QUANDO A INFRAESTRUTURA SE TORNA DECISIVA PARA O SUCESSO DA AUTOMAÇÃO LOGÍSTICA

por Setceb | jun 25, 2026 | Uncategorized

A busca por mais produtividade, eficiência e previsibilidade tem acelerado os investimentos em automação nos centros de distribuição brasileiros. Sistemas robotizados, equipamentos de movimentação automática, inteligência artificial e softwares de gestão passaram a ocupar espaço estratégico nos projetos logísticos. No entanto, especialistas alertam que a tecnologia, sozinha, não garante o sucesso da operação.

À medida que empresas ampliam seus investimentos em automação, cresce também a necessidade de olhar para um aspecto muitas vezes negligenciado: a infraestrutura física que sustenta toda a operação.

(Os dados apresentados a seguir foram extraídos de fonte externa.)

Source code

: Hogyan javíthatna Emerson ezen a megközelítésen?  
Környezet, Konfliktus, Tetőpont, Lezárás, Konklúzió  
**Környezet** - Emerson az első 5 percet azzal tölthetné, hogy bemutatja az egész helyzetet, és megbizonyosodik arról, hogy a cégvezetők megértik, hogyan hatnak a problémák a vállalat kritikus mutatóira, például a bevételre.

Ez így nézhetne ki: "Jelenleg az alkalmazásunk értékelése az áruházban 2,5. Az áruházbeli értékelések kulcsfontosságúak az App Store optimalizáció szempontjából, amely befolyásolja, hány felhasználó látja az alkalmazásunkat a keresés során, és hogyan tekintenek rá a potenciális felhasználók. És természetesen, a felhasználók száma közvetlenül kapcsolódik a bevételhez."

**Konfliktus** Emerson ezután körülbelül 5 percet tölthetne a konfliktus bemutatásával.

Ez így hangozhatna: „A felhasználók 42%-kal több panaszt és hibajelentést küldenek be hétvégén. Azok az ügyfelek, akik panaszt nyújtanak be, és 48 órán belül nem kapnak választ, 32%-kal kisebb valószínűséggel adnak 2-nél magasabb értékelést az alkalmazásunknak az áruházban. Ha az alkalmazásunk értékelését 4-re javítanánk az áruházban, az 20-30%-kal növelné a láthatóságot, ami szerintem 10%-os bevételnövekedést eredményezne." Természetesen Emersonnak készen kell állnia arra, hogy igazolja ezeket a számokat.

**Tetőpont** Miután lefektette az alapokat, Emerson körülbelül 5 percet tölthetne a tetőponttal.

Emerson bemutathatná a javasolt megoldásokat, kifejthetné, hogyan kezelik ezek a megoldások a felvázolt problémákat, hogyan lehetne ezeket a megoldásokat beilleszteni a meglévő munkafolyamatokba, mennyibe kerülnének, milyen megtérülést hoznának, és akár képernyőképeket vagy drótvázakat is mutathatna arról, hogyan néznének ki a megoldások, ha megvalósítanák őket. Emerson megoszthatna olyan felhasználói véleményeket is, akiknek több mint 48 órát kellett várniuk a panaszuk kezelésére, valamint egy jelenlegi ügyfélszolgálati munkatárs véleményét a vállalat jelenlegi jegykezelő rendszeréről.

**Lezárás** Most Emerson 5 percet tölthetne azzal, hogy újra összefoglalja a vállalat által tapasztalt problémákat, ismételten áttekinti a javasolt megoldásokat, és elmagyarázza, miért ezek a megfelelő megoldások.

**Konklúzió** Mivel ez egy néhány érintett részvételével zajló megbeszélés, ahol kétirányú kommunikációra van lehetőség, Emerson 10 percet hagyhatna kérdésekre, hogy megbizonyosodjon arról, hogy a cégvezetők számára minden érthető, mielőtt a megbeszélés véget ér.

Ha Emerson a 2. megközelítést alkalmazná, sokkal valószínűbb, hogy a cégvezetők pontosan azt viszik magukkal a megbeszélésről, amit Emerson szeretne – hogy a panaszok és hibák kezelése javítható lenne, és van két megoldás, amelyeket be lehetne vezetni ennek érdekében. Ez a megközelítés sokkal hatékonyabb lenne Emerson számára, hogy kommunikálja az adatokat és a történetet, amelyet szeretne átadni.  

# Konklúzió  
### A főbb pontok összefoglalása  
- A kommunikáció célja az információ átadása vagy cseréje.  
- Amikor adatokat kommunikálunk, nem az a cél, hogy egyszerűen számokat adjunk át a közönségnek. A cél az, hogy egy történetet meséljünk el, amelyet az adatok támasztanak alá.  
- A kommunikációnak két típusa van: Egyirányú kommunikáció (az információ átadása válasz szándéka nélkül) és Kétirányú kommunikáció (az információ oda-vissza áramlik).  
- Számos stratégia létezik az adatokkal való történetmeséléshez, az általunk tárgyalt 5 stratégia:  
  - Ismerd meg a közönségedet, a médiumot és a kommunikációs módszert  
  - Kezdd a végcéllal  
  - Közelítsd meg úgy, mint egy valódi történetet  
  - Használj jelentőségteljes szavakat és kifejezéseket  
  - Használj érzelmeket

Um exemplo recente vem do setor farmacêutico. Durante a expansão de sua capacidade logística, a Profarma precisou enfrentar um desafio comum a grandes operações: aumentar a produtividade e preparar a estrutura para o crescimento sem interromper o abastecimento de milhares de clientes. A experiência reforça uma discussão cada vez mais presente no mercado: antes de investir em equipamentos sofisticados, é preciso garantir que a base operacional esteja preparada para receber essa transformação.

A automação tem potencial para reduzir erros, aumentar a velocidade dos processos e melhorar o aproveitamento dos espaços. Porém, ela também eleva o nível de exigência da operação. Diferentemente de processos manuais, em que operadores conseguem corrigir pequenas falhas ao longo da rotina, sistemas automatizados trabalham com margens mínimas para desvios.

Um piso desnivelado, uma estrutura mal dimensionada ou uma posição incorreta de armazenagem podem gerar interrupções, retrabalho e perda de eficiência. O que antes passava despercebido passa a comprometer diretamente o desempenho da operação.

Por isso, especialistas defendem que projetos de automação devem começar muito antes da aquisição de robôs ou softwares. O primeiro passo é avaliar se a infraestrutura existente suporta o novo modelo operacional. Questões como capacidade estrutural, resistência do piso, layout, fluxo de movimentação e expansão futura precisam ser consideradas desde o planejamento inicial.

Outro ponto importante é compreender que a automação não elimina a necessidade de gestão. Pelo contrário. Quanto maior o grau de tecnologia embarcada, maior tende a ser a dependência de monitoramento, manutenção preventiva e acompanhamento constante dos indicadores operacionais.

A experiência mostra que muitas empresas concentram seus investimentos na parte mais visível do projeto — equipamentos, sistemas e tecnologia — mas deixam em segundo plano aspectos estruturais que podem determinar o resultado final da iniciativa. Em operações altamente automatizadas, a infraestrutura deixa de ser apenas suporte e passa a fazer parte do próprio sistema produtivo.

Além da questão técnica, existe um desafio estratégico. Automatizar não significa apenas substituir atividades manuais. Significa redesenhar processos, rever fluxos de trabalho e preparar equipes para uma nova realidade operacional. O retorno sobre o investimento depende justamente da capacidade de integrar tecnologia, pessoas e processos em uma mesma estratégia.

No transporte e na logística, onde a pressão por produtividade cresce continuamente, a tendência é que os projetos de automação avancem nos próximos anos. Porém, o principal aprendizado dos grandes cases do setor é que o sucesso não está apenas na tecnologia escolhida, mas na capacidade de construir uma operação preparada para sustentá-la no longo prazo.

Mais do que uma corrida por inovação, a automação exige planejamento, visão sistêmica e atenção aos detalhes. Afinal, em operações de alta performance, os maiores riscos nem sempre estão nos equipamentos, mas naquilo que sustenta toda a estrutura.